В просьбе Яноша о помиловании по второму делу были такие слова: «Я вырос и воспитался в буржуазной Венгрии, с детства слышал, что доносительство на товарищей — страшный и презрительный порок. Меня на перевоспитание услали в Сибирь, и теперь я другой. Я страшно раскаиваюсь, что не написал тогда доноса на открывшихся мне товарищей по заключению… Прошу учесть, что я уже не прежний Янош и дать мне помилование от второго приговора, лишающего меня возможности вернуться домой после освобождения…»

Да, это был не прежний Янош: танцор и обыватель, если б его теперь вооружили, он не просто убивал бы своих мучителей, он бы их пытал, кровожадно, как его далекие предки.
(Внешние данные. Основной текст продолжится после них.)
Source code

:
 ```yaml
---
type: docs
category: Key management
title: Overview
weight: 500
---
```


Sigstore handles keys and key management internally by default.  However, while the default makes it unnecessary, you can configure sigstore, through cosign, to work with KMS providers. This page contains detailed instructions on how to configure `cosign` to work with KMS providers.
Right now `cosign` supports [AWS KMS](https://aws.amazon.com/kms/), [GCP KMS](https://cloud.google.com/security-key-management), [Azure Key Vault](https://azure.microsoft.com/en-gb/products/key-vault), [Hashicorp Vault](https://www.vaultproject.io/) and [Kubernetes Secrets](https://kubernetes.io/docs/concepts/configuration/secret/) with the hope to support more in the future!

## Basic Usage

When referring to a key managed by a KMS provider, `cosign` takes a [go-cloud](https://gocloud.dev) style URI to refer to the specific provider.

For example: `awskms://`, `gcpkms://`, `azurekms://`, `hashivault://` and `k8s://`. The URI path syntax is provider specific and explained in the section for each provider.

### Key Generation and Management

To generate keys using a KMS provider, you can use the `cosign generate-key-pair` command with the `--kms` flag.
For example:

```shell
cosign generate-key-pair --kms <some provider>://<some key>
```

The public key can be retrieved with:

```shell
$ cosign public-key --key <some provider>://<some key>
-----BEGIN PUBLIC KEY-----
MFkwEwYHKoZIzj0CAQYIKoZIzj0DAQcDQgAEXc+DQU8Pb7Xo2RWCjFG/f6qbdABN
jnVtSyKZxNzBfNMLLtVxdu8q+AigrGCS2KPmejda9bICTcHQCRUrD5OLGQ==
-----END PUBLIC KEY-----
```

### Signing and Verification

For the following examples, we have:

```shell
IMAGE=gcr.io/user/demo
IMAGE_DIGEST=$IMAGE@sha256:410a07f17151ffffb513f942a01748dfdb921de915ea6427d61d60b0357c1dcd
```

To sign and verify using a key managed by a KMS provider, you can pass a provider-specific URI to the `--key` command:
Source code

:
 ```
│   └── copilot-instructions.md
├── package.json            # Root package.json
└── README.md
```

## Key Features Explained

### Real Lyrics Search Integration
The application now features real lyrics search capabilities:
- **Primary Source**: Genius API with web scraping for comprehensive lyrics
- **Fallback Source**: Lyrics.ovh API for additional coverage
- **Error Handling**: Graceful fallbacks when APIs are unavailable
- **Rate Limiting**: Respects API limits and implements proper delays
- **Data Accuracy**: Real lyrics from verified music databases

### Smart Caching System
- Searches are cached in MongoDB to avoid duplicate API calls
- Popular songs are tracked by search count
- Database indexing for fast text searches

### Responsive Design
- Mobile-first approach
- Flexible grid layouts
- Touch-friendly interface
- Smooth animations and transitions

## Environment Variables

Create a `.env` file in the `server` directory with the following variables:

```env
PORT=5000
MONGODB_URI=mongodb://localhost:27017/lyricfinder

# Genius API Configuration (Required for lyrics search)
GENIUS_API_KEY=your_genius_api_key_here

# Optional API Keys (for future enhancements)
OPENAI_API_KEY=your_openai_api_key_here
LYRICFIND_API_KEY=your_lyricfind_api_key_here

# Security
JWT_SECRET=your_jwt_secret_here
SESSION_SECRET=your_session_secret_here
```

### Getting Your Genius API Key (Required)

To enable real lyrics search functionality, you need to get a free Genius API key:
Он мечтал пробраться в Венгрию (начало 50 гг.), чтобы рассказать людям истину о советском строе, «поднимать народ на мятежи».

…Радио оповестило о болезни и смерти Сталина. Торжественные траурные мелодии разносились над Маргоспиталем и над страной. Зеки притаились, осторожно скрывая ликование. Я спала после дежурства. Экспансивный Янош ворвался к нам, потный, задыхающийся от счастья, разбудил и, дрожа, зашептал: «Сдох, сдох, Мокушка, уже сдох! Ура! Мы на свободе будем! Я домой поеду! Увижу Маринку, Яношка своего и в ту же ночь — за границу. В Венгрию! Мстить им, Мокушка! Ох, как мстить!»

Так он неистово мечтал в тот день, и никакие мои скептические рассуждения, что смерть одного не разрушила всю систему, не могли погасить новый огонь в его обычно тускловатых глазах.

Неделю-две спустя, он встретил меня с письмом в руках, постаревший, поникший, молча протянул листок и глухо сказал:

— Я домой не вернусь: у меня там нет больше семьи. Сына, сына у меня отняли… — и зарыдал.

На листочке с самодельной траурной каемкой из черной туши было написано школьным почерком, как пишут в третьем классе:

— Дорогой папочка! Мы не знаем, дошла ли до вашей глухой дали страшная весть: страна потеряла товарища Сталина! Умер, умер гений человечества, наш любимый вождь, друг и учитель! Так много думал он о народе, что мозги его переболтались с кровью (так было в том письме). И он умер. Мы, пионеры, дали клятву быть верными его делу…

А жена Яноша написала: «Вкладываю тебе письмо маленького Яноша. В дни великого нашего траура он особенно волнуется, что ты можешь этого еще не знать…» И далее следовало то, что обычно пишут жены ссыльным мужьям: о здоровье, посылках и прочем.

Видимо, это было первое сыновье письмо, где говорилось не только о школьных отметках и футбольных успехах, но о том, что навсегда опускало плотную завесу между заключенным ни за что отцом и сыном, которого воспитали его самые страшные враги.